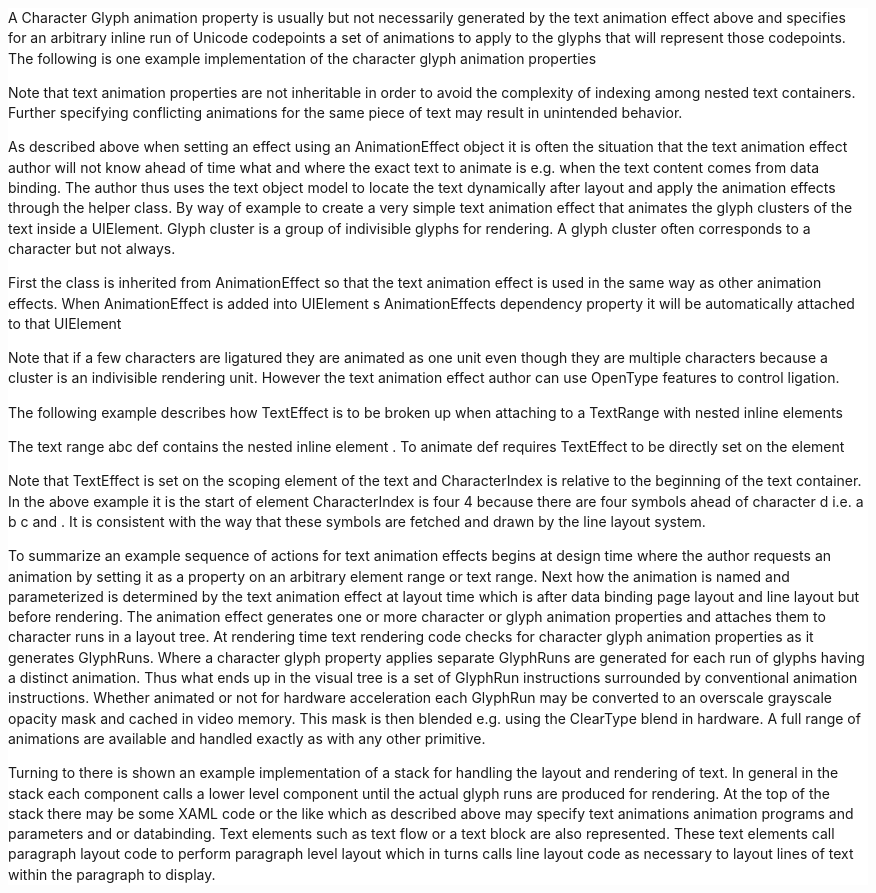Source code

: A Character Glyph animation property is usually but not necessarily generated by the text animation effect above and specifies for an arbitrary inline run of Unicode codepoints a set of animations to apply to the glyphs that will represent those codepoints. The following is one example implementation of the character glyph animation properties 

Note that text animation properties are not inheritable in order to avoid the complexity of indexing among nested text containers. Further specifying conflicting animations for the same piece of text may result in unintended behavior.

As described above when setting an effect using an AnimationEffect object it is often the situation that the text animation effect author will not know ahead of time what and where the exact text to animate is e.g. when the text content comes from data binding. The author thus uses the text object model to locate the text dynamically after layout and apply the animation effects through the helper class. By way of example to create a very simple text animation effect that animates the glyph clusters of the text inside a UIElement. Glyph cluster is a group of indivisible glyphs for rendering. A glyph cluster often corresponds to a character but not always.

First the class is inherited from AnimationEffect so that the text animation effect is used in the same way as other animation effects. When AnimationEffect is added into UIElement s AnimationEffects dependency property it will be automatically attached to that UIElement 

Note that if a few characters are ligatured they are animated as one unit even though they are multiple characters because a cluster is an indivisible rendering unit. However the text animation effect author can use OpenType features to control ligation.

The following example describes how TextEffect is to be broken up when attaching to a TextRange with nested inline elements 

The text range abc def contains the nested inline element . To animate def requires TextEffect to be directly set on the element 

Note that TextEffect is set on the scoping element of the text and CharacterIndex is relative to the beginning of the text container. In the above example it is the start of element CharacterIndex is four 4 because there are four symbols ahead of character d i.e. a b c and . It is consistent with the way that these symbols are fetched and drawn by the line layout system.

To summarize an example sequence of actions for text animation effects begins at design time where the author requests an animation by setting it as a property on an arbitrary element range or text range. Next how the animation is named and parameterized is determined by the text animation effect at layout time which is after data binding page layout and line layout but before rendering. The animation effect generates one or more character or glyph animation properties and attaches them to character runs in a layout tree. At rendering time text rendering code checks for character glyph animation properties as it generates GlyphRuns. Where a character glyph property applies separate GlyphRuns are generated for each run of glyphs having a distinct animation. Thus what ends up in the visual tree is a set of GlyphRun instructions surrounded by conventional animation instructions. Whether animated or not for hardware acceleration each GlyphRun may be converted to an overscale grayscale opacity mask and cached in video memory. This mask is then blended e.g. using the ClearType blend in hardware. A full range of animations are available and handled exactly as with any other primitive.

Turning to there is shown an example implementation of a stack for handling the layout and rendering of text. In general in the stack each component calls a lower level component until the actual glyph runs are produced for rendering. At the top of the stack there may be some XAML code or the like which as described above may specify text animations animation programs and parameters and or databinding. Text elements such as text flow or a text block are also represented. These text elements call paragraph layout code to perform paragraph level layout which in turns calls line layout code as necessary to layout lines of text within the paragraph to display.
┄┄┄┄┄┄┄┄┄┄┄┄┄┄┄┄┄┄┄┄
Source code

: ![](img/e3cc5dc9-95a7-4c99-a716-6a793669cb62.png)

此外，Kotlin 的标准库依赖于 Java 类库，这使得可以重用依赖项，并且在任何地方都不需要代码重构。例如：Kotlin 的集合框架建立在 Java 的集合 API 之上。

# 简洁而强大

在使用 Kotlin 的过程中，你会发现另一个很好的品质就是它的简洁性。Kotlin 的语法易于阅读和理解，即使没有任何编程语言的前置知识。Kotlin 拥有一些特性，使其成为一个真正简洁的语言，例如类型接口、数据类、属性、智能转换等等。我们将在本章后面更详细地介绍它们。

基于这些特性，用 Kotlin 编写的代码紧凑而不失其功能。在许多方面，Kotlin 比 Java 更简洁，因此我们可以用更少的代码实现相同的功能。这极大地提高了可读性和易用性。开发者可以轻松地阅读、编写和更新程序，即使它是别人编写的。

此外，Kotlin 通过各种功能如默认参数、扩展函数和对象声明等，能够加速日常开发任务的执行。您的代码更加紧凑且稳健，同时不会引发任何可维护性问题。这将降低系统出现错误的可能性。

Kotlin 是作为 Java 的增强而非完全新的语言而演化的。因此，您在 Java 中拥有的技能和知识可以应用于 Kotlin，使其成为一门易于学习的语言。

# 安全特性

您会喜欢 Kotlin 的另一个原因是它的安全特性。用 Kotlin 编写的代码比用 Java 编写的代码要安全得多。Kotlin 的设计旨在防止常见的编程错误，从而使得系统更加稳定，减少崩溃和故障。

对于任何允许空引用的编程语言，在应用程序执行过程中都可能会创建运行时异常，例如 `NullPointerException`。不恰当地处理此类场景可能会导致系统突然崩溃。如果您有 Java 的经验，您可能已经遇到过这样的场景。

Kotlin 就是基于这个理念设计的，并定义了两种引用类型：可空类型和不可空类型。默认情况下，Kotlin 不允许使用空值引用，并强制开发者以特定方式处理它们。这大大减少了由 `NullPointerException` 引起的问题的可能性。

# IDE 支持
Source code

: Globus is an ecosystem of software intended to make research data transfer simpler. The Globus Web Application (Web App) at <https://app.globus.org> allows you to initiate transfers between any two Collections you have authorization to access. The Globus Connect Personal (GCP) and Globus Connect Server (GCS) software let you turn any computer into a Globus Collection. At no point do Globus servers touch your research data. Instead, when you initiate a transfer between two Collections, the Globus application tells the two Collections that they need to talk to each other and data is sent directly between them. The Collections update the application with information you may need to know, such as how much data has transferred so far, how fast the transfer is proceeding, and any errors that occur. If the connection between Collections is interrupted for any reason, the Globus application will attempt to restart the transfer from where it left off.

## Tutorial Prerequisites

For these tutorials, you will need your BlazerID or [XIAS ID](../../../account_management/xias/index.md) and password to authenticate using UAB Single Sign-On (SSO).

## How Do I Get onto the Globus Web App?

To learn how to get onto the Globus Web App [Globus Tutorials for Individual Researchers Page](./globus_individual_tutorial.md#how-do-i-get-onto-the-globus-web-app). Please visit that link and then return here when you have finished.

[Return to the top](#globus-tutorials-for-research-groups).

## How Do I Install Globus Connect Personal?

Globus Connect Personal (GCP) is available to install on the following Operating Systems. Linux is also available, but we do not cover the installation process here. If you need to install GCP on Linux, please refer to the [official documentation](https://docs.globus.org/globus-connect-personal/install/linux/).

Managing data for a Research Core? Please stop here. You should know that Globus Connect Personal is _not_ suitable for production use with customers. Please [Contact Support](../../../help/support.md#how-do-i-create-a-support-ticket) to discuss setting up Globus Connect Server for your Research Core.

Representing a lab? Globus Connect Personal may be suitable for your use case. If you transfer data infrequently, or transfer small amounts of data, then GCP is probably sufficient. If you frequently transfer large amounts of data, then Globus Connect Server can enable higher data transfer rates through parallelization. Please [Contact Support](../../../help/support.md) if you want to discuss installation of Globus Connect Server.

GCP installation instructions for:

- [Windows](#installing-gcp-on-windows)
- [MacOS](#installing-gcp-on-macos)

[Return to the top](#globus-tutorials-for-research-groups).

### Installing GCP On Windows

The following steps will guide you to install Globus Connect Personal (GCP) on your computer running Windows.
┄┄┄┄┄┄┄┄┄┄┄┄┄┄┄┄┄┄┄┄
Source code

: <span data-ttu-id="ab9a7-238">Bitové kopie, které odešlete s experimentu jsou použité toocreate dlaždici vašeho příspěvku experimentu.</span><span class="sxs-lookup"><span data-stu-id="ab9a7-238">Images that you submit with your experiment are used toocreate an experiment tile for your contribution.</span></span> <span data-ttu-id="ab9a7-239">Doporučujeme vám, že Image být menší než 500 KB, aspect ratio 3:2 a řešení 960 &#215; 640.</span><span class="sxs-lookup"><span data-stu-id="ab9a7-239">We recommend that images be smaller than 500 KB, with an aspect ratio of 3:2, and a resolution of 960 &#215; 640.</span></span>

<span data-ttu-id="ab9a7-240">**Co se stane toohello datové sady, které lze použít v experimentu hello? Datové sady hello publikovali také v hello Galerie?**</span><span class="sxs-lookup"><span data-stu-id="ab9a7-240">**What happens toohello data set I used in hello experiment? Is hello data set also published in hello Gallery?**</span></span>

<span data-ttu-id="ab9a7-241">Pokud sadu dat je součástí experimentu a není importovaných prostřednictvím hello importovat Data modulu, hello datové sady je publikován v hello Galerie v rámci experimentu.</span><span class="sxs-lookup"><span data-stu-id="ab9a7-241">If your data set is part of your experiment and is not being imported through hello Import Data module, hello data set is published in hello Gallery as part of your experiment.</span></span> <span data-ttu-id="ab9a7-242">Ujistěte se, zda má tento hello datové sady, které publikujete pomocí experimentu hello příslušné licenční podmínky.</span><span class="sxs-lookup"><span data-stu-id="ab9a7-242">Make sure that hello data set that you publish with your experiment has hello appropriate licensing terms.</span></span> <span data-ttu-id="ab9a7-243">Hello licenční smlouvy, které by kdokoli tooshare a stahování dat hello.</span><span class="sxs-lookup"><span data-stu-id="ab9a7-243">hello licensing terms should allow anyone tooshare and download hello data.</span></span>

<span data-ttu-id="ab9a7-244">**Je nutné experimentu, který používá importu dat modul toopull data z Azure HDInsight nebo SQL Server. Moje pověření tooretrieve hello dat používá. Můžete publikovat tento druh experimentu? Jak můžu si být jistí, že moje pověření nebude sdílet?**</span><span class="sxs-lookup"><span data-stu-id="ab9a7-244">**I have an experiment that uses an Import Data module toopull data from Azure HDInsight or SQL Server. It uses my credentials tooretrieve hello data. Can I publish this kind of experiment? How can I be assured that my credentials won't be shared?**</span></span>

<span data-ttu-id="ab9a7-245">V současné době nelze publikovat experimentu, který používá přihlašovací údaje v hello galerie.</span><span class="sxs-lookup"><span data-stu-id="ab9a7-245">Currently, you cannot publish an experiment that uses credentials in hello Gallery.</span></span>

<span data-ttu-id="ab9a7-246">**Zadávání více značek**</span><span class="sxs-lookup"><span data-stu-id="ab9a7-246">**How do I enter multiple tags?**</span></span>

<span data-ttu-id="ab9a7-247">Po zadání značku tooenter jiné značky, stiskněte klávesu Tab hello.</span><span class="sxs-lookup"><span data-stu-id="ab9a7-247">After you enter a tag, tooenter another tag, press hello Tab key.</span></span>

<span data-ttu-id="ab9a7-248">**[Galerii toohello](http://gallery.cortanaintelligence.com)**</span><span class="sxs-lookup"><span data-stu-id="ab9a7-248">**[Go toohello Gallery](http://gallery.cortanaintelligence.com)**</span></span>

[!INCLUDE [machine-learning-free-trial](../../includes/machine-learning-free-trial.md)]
┄┄┄┄┄┄┄┄┄┄┄┄┄┄┄┄┄┄┄┄
- _AIM OF THE EXERCISE_
Each line in the entries above that includes the string "Gallery" should be extracted.

- _EXERCISE OUTPUT_
<span data-ttu-id="ab9a7-240">**Co se stane toohello datové sady, které lze použít v experimentu hello? Datové sady hello publikovali také v hello Galerie?**</span><span class="sxs-lookup"><span data-stu-id="ab9a7-240">**What happens toohello data set I used in hello experiment? Is hello data set also published in hello Gallery?**</span></span>
<span data-ttu-id="ab9a7-241">Pokud sadu dat je součástí experimentu a není importovaných prostřednictvím hello importovat Data modulu, hello datové sady je publikován v hello Galerie v rámci experimentu.</span><span class="sxs-lookup"><span data-stu-id="ab9a7-241">If your data set is part of your experiment and is not being imported through hello Import Data module, hello data set is published in hello Gallery as part of your experiment.</span></span> <span data-ttu-id="ab9a7-242">Ujistěte se, zda má tento hello datové sady, které publikujete pomocí experimentu hello příslušné licenční podmínky.</span><span class="sxs-lookup"><span data-stu-id="ab9a7-242">Make sure that hello data set that you publish with your experiment has hello appropriate licensing terms.</span></span> <span data-ttu-id="ab9a7-243">Hello licenční smlouvy, které by kdokoli tooshare a stahování dat hello.</span><span class="sxs-lookup"><span data-stu-id="ab9a7-243">hello licensing terms should allow anyone tooshare and download hello data.</span></span>
<span data-ttu-id="ab9a7-245">V současné době nelze publikovat experimentu, který používá přihlašovací údaje v hello galerie.</span><span class="sxs-lookup"><span data-stu-id="ab9a7-245">Currently, you cannot publish an experiment that uses credentials in hello Gallery.</span></span>
<span data-ttu-id="ab9a7-248">**[Galerii toohello](http://gallery.cortanaintelligence.com)**</span><span class="sxs-lookup"><span data-stu-id="ab9a7-248">**[Go toohello Gallery](http://gallery.cortanaintelligence.com)**</span></span>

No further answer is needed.